Inspired by the essay “Life and Death in West Virginia“ by Christa Parravani for my class English 404 Creative Nonfiction.

In the Spring of 1971, I walked through abandoned streets of the South Bronx with a friend, each of us with a folding knife in our pockets. I’m not sure why the knives. A folding knife wouldn’t protect us if a monster junkie suddenly jumped out of one of those lost empty tenements and attacked us with a gun, desperate for a fix and willing to do whatever was necessary to fend off the shakes. In my junkie days, I never thought of using a gun or a knife. I was more like the silent thief kind of junkie. Steal from family or aid and abet the strong-arm purse snatch or someone else breaking into an apartment to steal a cigar box of pennies. But this was the early seventies in the South Bronx, and anyone who bothered to look could see that something was happening. The earth was shaking, buildings were being abandoned, and the slow-burning fires would eventually turn into a torrent of arson-fueled hysteria and urban removal. All we would remember today was the broken glass of crushed dreams and the hopes left behind.
Before white flight and landlords took a torch to their tenants’ homes, the South Bronx that I remember in the fifties and sixties was a working-class refuge of Italian, Irish, Jewish, Black, and predominately Puerto Rican families. Dilapidated tenement buildings were torn down and replaced with modern public housing. Six, twelve-story, and eventually twenty-one-story buildings where lower-middle and low-income families were given a chance to build new lives after their trek north from the south or Caribbean countries. Like every group that came before them, they wanted what everyone wanted, a good home and job, a safe place to bring up their families, and an education to give their children a chance to succeed in the quickly changing world of the latter half of the twentieth century. For my mother and father, it was that simple. New York, specifically the South Bronx, was the birthing place of that vision. Work and learn hard; the whole world could be at your fingertips.
I was born in 1948 in the old Lincoln Hospital that would later be called unaffectionately The Butchershop. Through the fifties and sixties, the neighborhoods we called home were first Mott Haven, in the southernmost section of the Bronx, a collection of industrial warehouses, older tenement buildings, newer public housing like the Patterson Houses where we lived, and the bustling hub of 149th Street and Third and Westchester Avenue. Inside that oyster of our neighborhood, our entire world existed. Catholic school, stickball in the streets, and shopping at A&P, Hearns, and Alexander’s department stores.
We would move in 1964 to the John Adam Houses further north and east of the Patterson Houses but still in the South Bronx. This time, we were in a twenty-one-story building. A high rise in the sky across from the Catholic Church where my father was the usher for the Spanish mass on Sundays. Everything seemed right in the world until it was shattered by the reality of poverty, drugs, rebellion in the streets of New York, and sons being sent off to war.
I just went about my business of being a teenager, going to school out of my district in the northern section of the Bronx with the world outside beginning to impinge our daily reality. Civil Rights marches, anti-Vietnam war protests, the Black Panther and Young Lords Parties, and the creeping smell of deaths from the panic caused by Heroin.

From 1967-1971, my world of the South Bronx and the New York around it went from the idealistic illusion that it was all going to be all right to a nightmare of crumbing lives and buildings and crime and despair and wondering how we retrieve what we thought we once had. When I permanently left the Bronx and New York in September 1971, I saw only the broken promises and the broken glass (often literally) that had begun to accumulate in the streets and the lives of those I left behind. Then, the South Bronx quickly became a symbol of urban decay, and the crushed hopes of people’s futures.

## Work instruction
Can you repeat the South Bronx piece, starting with "We would move" and going on through "off to war.", but substitute "greeter" for "usher"?

## Provided data

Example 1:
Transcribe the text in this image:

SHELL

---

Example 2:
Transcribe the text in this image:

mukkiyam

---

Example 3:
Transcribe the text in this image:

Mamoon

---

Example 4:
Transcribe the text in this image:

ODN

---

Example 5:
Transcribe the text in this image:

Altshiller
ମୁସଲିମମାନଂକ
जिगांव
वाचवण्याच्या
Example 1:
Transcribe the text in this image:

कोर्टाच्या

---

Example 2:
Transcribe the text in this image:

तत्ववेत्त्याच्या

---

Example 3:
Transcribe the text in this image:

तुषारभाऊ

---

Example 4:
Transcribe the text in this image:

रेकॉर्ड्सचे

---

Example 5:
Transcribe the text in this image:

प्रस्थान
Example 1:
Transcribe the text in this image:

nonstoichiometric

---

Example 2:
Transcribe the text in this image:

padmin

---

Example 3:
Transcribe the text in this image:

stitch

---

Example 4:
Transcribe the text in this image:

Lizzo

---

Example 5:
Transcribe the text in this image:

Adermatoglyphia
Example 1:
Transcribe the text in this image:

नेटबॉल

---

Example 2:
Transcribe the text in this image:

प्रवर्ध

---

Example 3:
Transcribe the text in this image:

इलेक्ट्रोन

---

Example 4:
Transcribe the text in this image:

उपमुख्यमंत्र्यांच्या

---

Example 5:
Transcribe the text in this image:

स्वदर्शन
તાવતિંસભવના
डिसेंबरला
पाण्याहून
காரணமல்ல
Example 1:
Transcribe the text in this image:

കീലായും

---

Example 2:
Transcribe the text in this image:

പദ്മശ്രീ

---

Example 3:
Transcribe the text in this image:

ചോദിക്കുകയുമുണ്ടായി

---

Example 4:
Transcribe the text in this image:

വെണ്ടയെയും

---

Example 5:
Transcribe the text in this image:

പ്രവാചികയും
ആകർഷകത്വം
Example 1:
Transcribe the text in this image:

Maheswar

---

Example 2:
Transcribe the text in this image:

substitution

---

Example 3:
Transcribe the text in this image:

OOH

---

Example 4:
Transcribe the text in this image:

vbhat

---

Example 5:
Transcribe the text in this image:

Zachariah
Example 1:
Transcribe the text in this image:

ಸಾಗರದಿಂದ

## Output of the exercise
We would move in 1964 to the John Adam Houses further north and east of the Patterson Houses but still in the South Bronx. This time, we were in a twenty-one-story building. A high rise in the sky across from the Catholic Church where my father was the greeter for the Spanish mass on Sundays. Everything seemed right in the world until it was shattered by the reality of poverty, drugs, rebellion in the streets of New York, and sons being sent off to war.